The city — sliced, diced and served with a dash of sauce
Makers need a home
The city got an interesting innovation space some time ago, but like all good things in Mumbai, this one comes to an end.
Maker’s Asylum, a platform for those interested in toying with electronics and building tools, has time only till August 31 to look for new turf to set up base after the Lower Parel school it runs out of decided they want them out.
Led by founder Vaibhav Chabbra (in pic), the DIY enthusiasts are looking to raise funds to rent out a new space that will support a community of 140 members and 6,000 social media supporters.
“We have gathered $9,455 through crowdfunding, but need an additional $25,000 to be self-sustainable,” says the 25-year-old who is looking for a 5,000 sq ft space around Andheri. Since November 2013, Makers have created a range of products from shelves, chairs, laser-cutting devices to smart pens.
“We are also building a home automation mechanism that helps you control your switches using a smart phone,” he adds. A bigger space, Chabbra says, will help create an ecosystem for hardware start-ups and alternate learning. While cash deposits can be made on their page at https://www.indiegogo.com, the Makers will also accept help with moving office.
BMC hit for a six
Our in-house book scavenger discovered a gem on the streets near Azad Maidan. His ‘catch’ was a book titled, Six Appeal written by Kersi Meher-Homji, a Parsi gent living in Sydney and occasional contributor to this newspaper. The paperback published in 1996 holds, in many ways, all you want to know about sixers in the world of cricket.
Sydney-based Indian cricket historian Kersi Meher-Homji with one of several books he has written
On page 25, there is mention of Dossu Bulsara, who, while playing a club match at Azad Maidan in 1917, was hit for a six by Faram Pavri. Meher-Homji writes that the six cleared the vast expanse of the Maidan and hit the wall of the BMC headquarters near VT.
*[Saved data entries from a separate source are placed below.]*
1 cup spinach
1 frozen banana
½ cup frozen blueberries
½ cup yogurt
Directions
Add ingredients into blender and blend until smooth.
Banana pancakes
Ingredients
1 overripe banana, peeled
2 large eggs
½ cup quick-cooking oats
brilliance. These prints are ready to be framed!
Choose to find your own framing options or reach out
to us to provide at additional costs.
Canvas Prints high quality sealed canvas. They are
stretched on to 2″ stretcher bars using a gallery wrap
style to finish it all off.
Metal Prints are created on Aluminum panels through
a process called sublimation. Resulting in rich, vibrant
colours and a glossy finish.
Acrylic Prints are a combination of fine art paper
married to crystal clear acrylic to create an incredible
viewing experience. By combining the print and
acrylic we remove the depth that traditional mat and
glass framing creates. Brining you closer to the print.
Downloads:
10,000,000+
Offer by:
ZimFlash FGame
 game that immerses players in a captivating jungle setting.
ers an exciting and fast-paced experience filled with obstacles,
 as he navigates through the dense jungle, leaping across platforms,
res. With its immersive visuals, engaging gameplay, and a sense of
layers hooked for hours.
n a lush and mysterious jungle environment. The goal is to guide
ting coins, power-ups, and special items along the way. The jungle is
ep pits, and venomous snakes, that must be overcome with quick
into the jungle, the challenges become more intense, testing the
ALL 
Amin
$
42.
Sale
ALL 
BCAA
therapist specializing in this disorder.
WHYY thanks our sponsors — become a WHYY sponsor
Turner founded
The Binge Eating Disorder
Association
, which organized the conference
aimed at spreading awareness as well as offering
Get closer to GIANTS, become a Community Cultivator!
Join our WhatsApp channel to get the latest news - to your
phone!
Pavri boasted that he wouldn’t have been able to go the distance had a bowler of his ‘quality’ not offered him room to free his arms. The following day, according to the author, he got peons from the municipal building to measure the distance. Sorry, the distance is unknown and so is the pitch on which the match was played, but it must have been some hit by Pavri.
Back to the Vedas
Indian mythology has been the flavour of the publishing industry for a while. Now, Delhi-based architect Daksh Bharadwaj, who has designed Le Meridian in the capital and the Nau-Sena Bhawan-ii Office Complex for D.R.D.O, is working on a two-volume book on the Vedas.
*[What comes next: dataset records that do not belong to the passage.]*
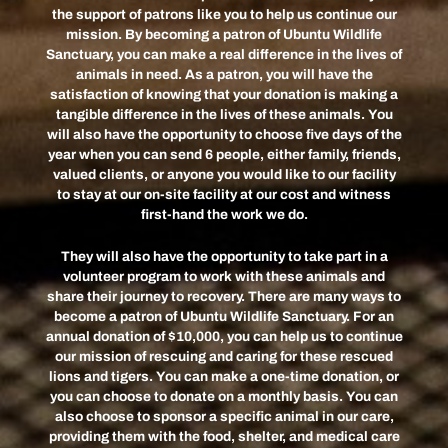
the support of patrons like you to help us continue our
mission. By becoming a patron of Ubuntu Wildlife
Sanctuary, you can make a real difference in the lives of
animals in need. As a patron, you will have the
satisfaction of knowing that your donation is making a
tangible difference in the lives of these animals. You
will also have the opportunity to choose five days of the
year when you can send 6 people, either family, friends,
valued clients, or anyone you would like to our facility
to stay at our on-site facility at our cost and witness
first-hand the work we do.
They will also have the opportunity to take part in a
volunteer program to work with these animals and
share their journey to recovery. There are many ways to
become a patron of Ubuntu Wildlife Sanctuary. For an
annual donation of $10,000, you can help us to continue
our mission of rescuing and caring for these rescued
lions and tigers. You can make a one-time donation, or
you can choose to donate on a monthly basis. You can
also choose to sponsor a specific animal in our care,
providing them with the food, shelter, and medical care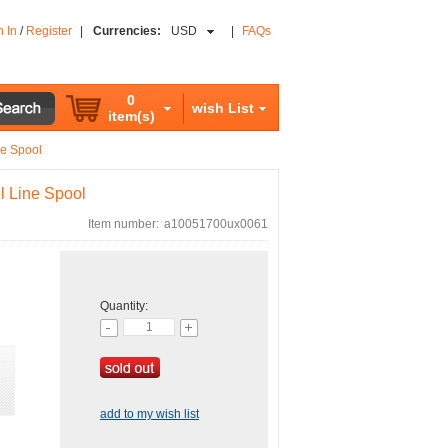
n In
/
Register
|
Currencies:
USD
|
FAQs
0
wish List
item(s)
ne Spool
l Line Spool
Item number:
a10051700ux0061
Quantity:
add to my wish list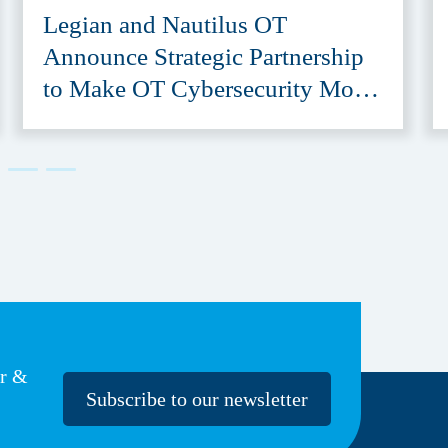
Legian and Nautilus OT
Announce Strategic Partnership
to Make OT Cybersecurity More
Accessible
er &
Subscribe to our newsletter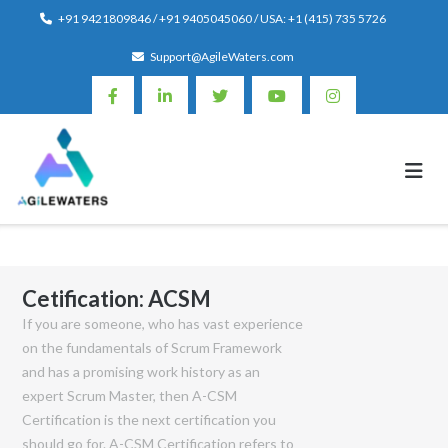
Skip
+91 9421809846 / +91 9405045060 / USA: +1 (415) 735 5726
to
Support@AgileWaters.com
content
Cetification:
ACSM
If you are someone, who has vast experience
on the fundamentals of Scrum Framework
and has a promising work history as an
expert Scrum Master, then A-CSM
Certification is the next certification you
should go for. A-CSM Certification refers to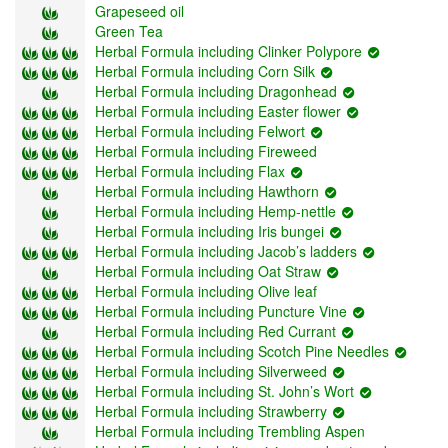
Grapeseed oil
Green Tea
Herbal Formula including Clinker Polypore
Herbal Formula including Corn Silk
Herbal Formula including Dragonhead
Herbal Formula including Easter flower
Herbal Formula including Felwort
Herbal Formula including Fireweed
Herbal Formula including Flax
Herbal Formula including Hawthorn
Herbal Formula including Hemp-nettle
Herbal Formula including Iris bungei
Herbal Formula including Jacob’s ladders
Herbal Formula including Oat Straw
Herbal Formula including Olive leaf
Herbal Formula including Puncture Vine
Herbal Formula including Red Currant
Herbal Formula including Scotch Pine Needles
Herbal Formula including Silverweed
Herbal Formula including St. John’s Wort
Herbal Formula including Strawberry
Herbal Formula including Trembling Aspen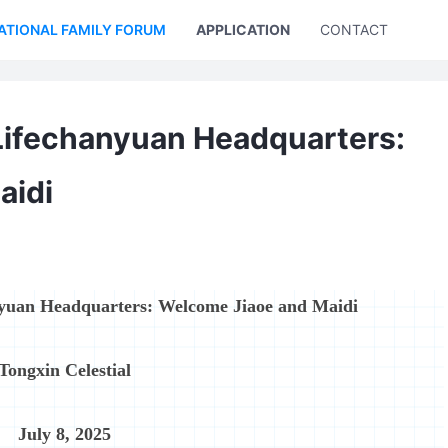
ATIONAL FAMILY FORUM
APPLICATION
CONTACT US
Lifechanyuan Headquarters:
aidi
nyuan Headquarters: Welcome Jiaoe and Maidi
Tongxin Celestial
July 8, 2025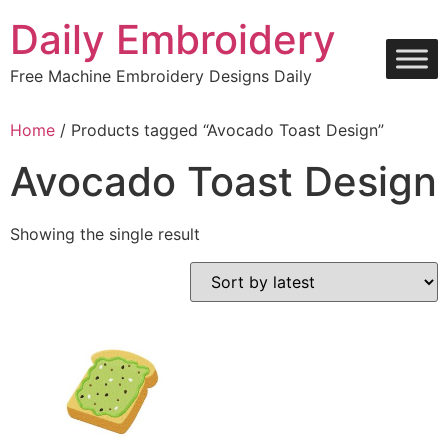
Skip
Daily Embroidery
to
content
Free Machine Embroidery Designs Daily
Home
/ Products tagged “Avocado Toast Design”
Avocado Toast Design
Showing the single result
Delhi-based architect Daksh Bharadwaj
His version will offer a translation of the original and alternate interpretations of Vedic hymns, which he thinks may ruffle feathers among orthodox circles. “Every word in the Vedas has various meanings. Each depends on the subject of the Vedic mantra in question,” explains Bharadwaj, adding that vedic language is vast and not bound by grammar.
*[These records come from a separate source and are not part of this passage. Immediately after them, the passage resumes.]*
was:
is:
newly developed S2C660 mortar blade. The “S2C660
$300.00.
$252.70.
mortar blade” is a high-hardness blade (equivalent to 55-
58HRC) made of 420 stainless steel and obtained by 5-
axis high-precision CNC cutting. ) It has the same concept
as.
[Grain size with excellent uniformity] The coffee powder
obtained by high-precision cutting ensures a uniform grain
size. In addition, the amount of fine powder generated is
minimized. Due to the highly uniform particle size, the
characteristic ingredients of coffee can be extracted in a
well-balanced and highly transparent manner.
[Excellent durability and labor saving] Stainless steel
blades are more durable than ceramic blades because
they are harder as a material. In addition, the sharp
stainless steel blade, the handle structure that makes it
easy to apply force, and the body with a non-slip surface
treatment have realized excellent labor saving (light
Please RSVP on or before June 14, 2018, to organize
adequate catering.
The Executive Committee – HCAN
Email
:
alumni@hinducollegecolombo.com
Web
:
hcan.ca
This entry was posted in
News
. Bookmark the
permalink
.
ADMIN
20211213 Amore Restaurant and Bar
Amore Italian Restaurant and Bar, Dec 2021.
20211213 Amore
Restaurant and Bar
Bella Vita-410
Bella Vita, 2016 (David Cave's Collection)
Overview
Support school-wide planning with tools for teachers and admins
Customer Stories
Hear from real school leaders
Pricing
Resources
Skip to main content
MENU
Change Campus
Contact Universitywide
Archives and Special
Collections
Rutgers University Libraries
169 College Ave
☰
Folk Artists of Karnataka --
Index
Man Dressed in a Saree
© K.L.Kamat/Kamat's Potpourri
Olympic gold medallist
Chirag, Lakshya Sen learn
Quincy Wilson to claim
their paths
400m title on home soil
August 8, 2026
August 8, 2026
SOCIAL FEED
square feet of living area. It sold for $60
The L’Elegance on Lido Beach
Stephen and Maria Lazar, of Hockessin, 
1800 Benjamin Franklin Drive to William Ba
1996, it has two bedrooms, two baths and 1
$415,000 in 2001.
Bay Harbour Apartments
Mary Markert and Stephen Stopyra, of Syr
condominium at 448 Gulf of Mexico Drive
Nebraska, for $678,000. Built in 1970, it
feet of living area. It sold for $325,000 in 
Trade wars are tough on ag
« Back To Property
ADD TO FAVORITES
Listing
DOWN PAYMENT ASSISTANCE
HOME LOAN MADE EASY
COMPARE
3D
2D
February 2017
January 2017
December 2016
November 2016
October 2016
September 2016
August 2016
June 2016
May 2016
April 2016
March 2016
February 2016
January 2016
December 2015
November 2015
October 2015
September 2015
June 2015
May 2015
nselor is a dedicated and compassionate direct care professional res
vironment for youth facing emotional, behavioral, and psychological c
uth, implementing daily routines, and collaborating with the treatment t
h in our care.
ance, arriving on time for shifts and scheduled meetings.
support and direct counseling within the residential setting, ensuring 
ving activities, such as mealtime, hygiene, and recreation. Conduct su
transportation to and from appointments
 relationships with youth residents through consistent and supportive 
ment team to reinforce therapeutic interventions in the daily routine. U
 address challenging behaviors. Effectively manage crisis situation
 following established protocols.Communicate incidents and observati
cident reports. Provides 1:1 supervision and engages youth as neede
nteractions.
It was his father Dr Satyakant Bharadwaj, who had begun the project but passed away in 2000. “He invested 60 years of his life to the book,” says the 75- year-old, who hopes to launch the volumes in India, America and Russia by the end of the year.
Dehydrating the bhindi
We've got to admit that we can’t do without ghar ka khana, even if it means we eat like astronauts. Pankti Chheda and her mother Rita (in pic) cater to this craving with their service, Moving Meals: Heat to Eat.
The pair dehydrate home-cooked dishes, minus preservatives, they say, that can be popped into a microwave and eaten. Since no water is used, Pankti says the food remains as is for up to six months.
And like most entrepreneurship ideas, this one arose from personal experience when she craved mommy’s cooking at Manchester Business School. Choose from bhindi, dhansak, pav bhaji, pasta and Mexican rice —
The coast cries out
“Everybody thinks of the coastal road as this green belt where you will go cycling,” says photographer-filmmaker Sooni Taraporevala. “It’s anything but that.”
A couple of weeks ago, Taraporevala attended a session to discuss the plan to link Mumbai’s southern most tip with the north-western suburbs, by veteran journalist Daryl D’Monte for media students at Sophia Polytechnic.
“I got home and was talking about it to my kids. My daughter, Iyanah, was so riled up, she decided to start an online petition against the proposal.” Iyanah Bativala, a Std XII student at Bombay International School, has spread the word among friends and those of her parents.
The petition, which urges Mumbaikars to step forward and save the city, its coastline and already sparse mangrove cover (instead of walking by the sea, we will walk on reclaimed land, looking out onto the highway, she says), has attracted support from Teesta Setalvad, Sumaira Abdulali, Reena Kallat and Zarina Screwvala.
But, mother and daughter say a mere 600 signatures aren’t enough. “We need lakhs to make a difference, and the deadline of August 27 is fast approaching,” adds Iyanah, 18. So, after (hopefully) having saved Internet freedom, dear Mumbaikars, maybe it’s time to save Mumbai?